I've tried different ways of making these files more manageable dimensions by:
1) reducing the dimension. This created a smaller version (that I wanted) but it came out blurry. 
2) Reducing the file size. This was the same as #1 only smaller and blurry. 
3) Converting to something other than a JPG. This just made the file HUGE! 
4) Making a PDF. This was the prettiest option but boy do those PDF's load sloooow! 
5) Making a PDF, taking a screen print and making a JPG from the screen print. Yeah, the result was the same as #2, which was essentially the same as #1. 

Anyway, any suggestions for making this booger acceptable dimensions would be appreciated.


----------



## koala (Mar 27, 2005)

Hi, welcome to TSF

Are you using Calendar Creator or an image editor to reduce the dimensions of the image?

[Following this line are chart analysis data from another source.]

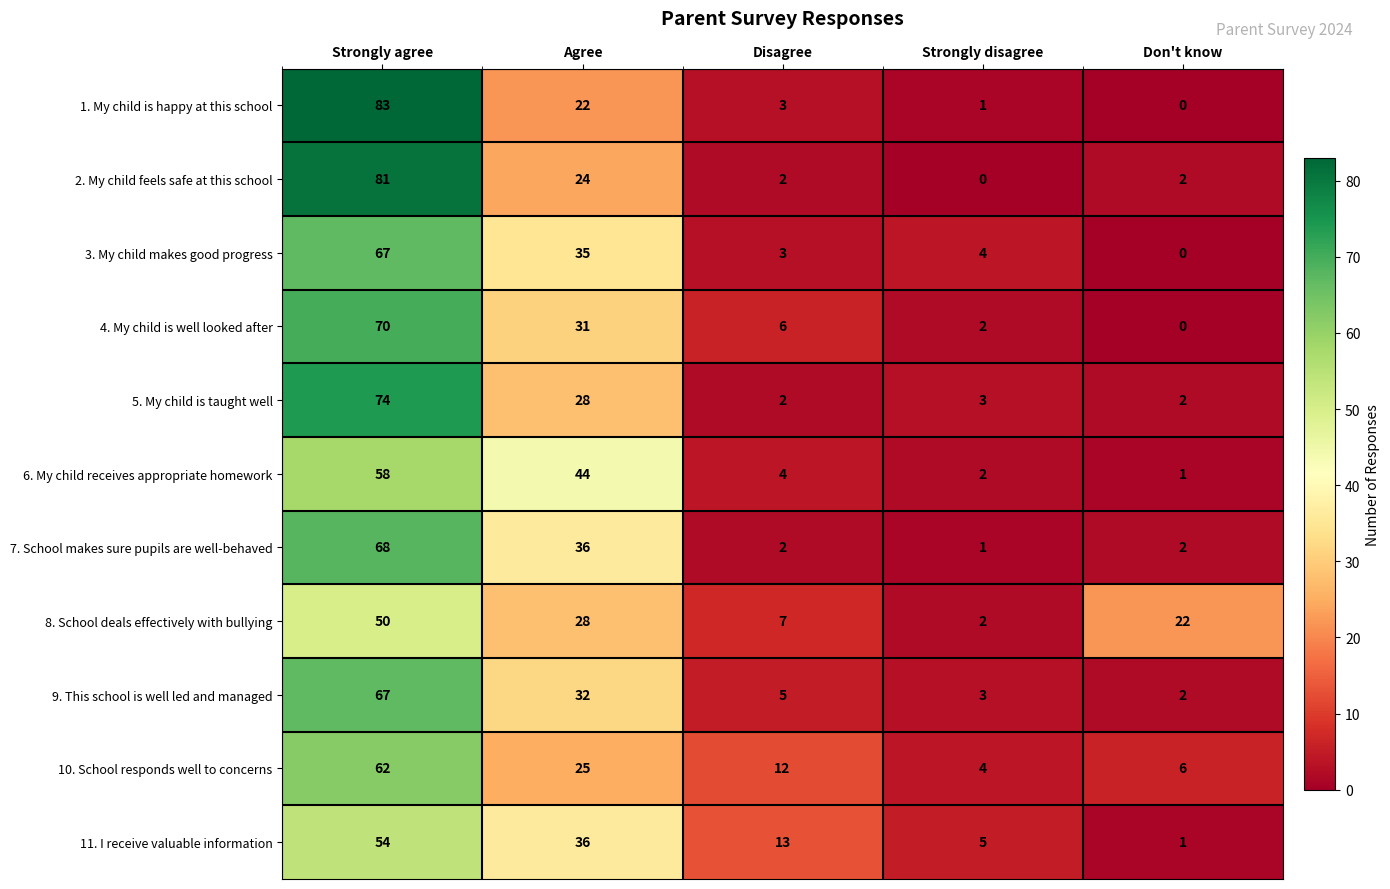

Between Agree and Strongly disagree, which series saw the biggest shift?

6. My child receives appropriate homework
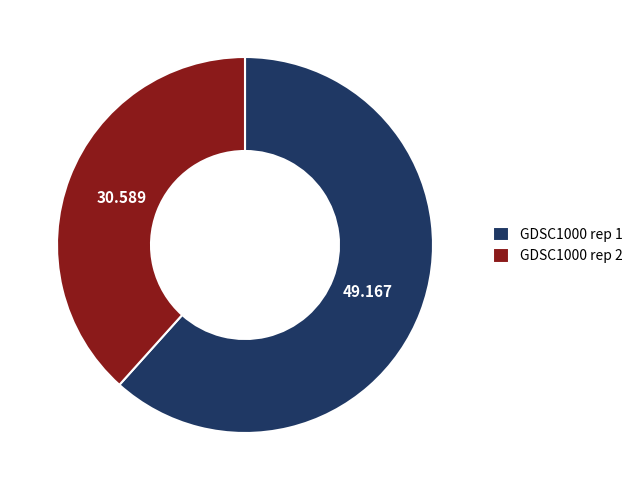

Combined, do GDSC1000 rep 1 and GDSC1000 rep 2 account for over 50%?

Yes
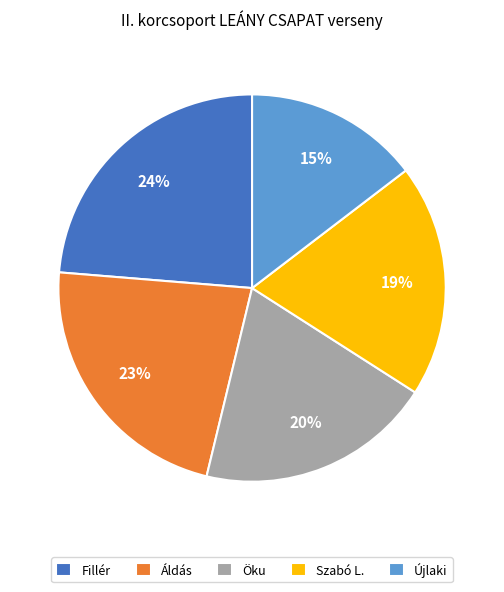

Approximately how many times larger is the value at Áldás compared to Szabó L.?

1.2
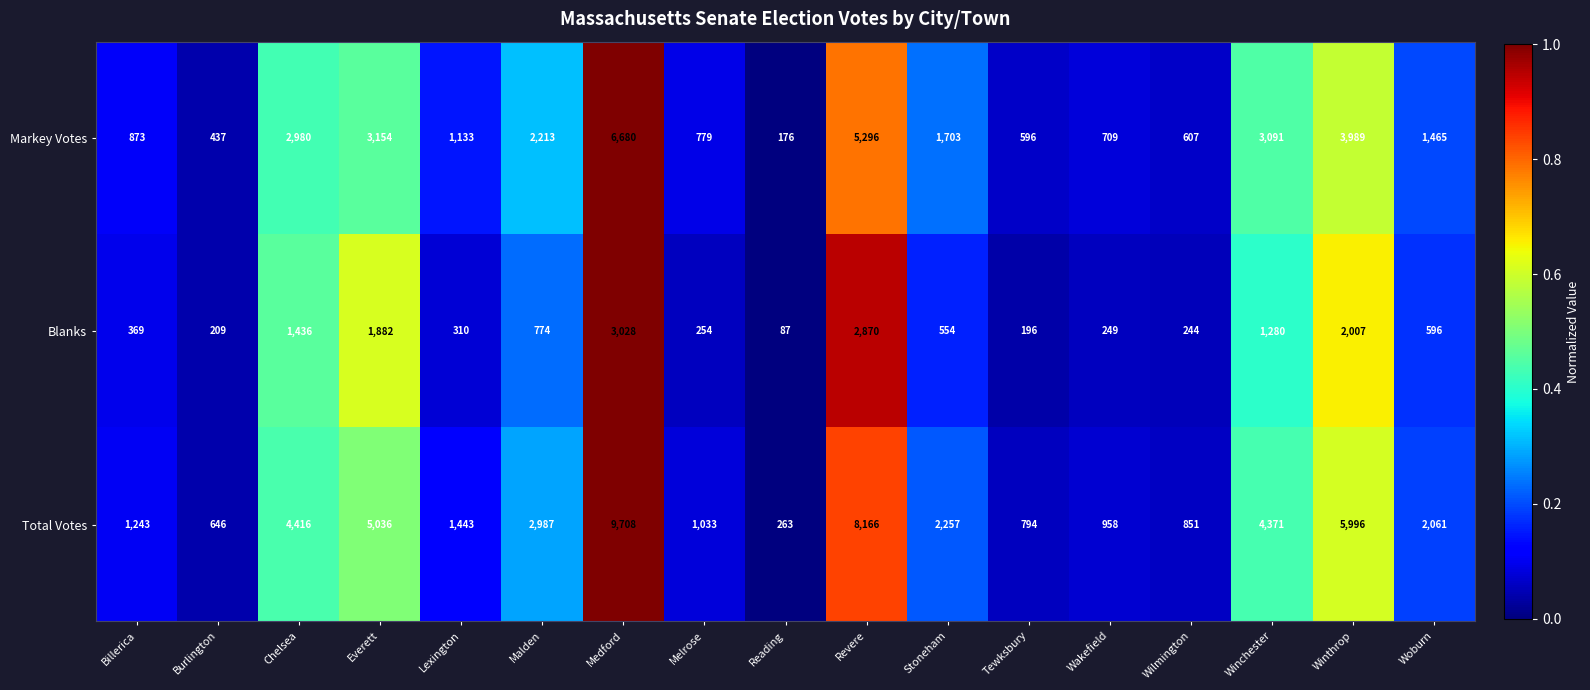

Count the number of data series in this chart.

3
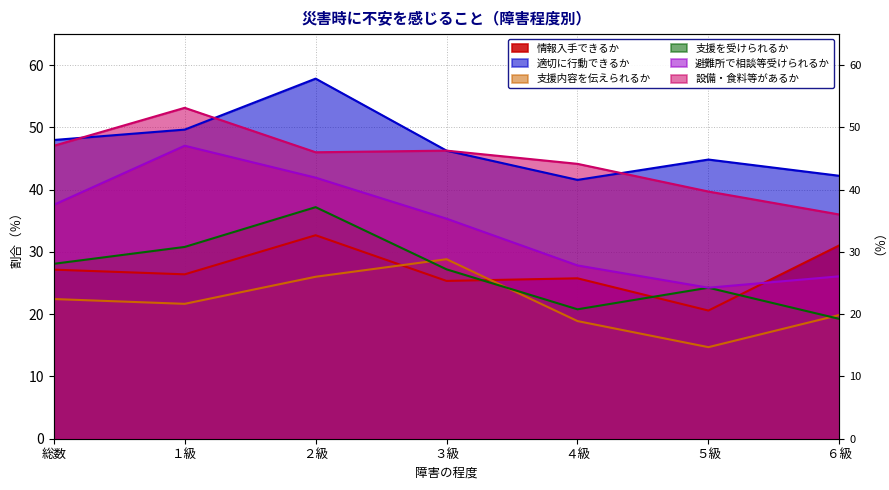

Reading left to right, transcribe all the data shown in this chart.

情報入手できるか: 27.2	26.4	32.7	25.4	25.8	20.6	31.1
適切に行動できるか: 48.0	49.7	57.9	46.3	41.6	44.9	42.2
支援内容を伝えられるか: 22.4	21.7	26.0	28.8	18.9	14.7	19.9
支援を受けられるか: 28.1	30.8	37.2	27.2	20.8	24.3	19.2
避難所で相談等受けられるか: 37.6	47.1	41.9	35.4	27.8	24.3	26.1
設備・食料等があるか: 47.1	53.2	46.0	46.3	44.2	39.7	36.0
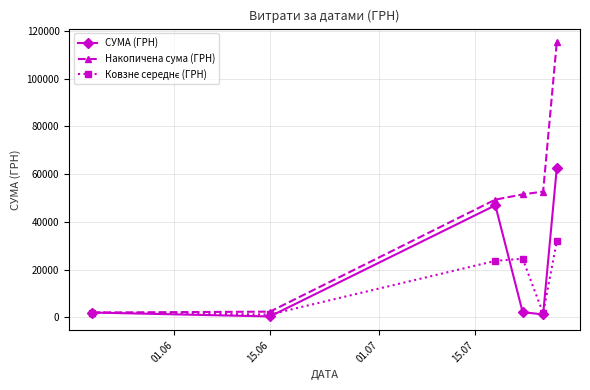

Which series has the largest total across all categories?

Накопичена сума (ГРН)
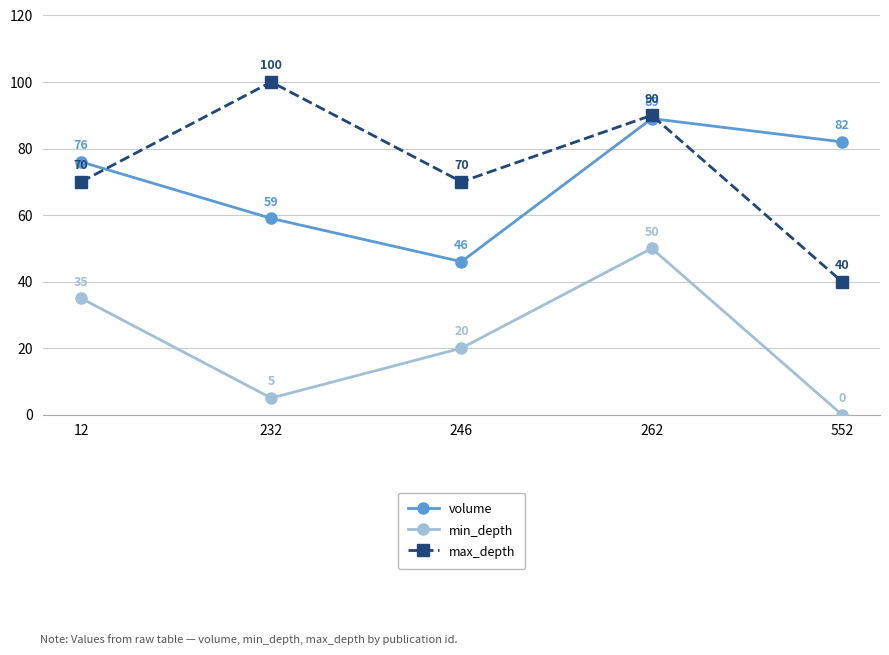

What are all the series names shown in the legend?

volume, min_depth, max_depth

What compression settings are you using?

If you want to post one of your images here or send it via private message, I can see what can be done in Photoshop and JPEG Optimzer. Just tell me what dimensions and filesize you're aiming for and I'll get as close as possible without losing image quality.


----------



## penguinette (Aug 28, 2008)

Thanks for the welcome. 

I tried to use Calendar Creator to reduce the diminisions but it doesn't seem to have the capibility. As for graphic programs, I only have MS Photo Viewer that came with MS Office Suite and Paint. Neither are ones I use at home but my office machine has limited options for graphics. They only offer % reduction. 

I mainly want the size to fit within a standard 8.5x11 page with some margin room. (Maybe 6x9?) I have several calendars to resize, so sending them wouldn't work since I will have to modify them as the year progresses. Thank you for the offer, that was very generous.

Honestly, if I had my druthers on the matter, it wouldn't be a graphic at all but simple tables that I could just open the page, modify a line and the world would be happy. I just can't change the format of this inherited project just yet. 

Do you have any suggestions of an inexpensive graphics program that I may be able to use for this and other projects? At home I use Photoshop (I think I'm up to 10 on that machine), and love it; however, bringing my home computer in every day can be a bit of a haul.


----------



## koala (Mar 27, 2005)

Photoshop would be ideal, if a little expensive. There are a few freeware image editors that are rated highly. My favourite for features and ease of use is *Paint.NET* which is very similar-looking to Photoshop, so you'll soon get the hang of it.


----------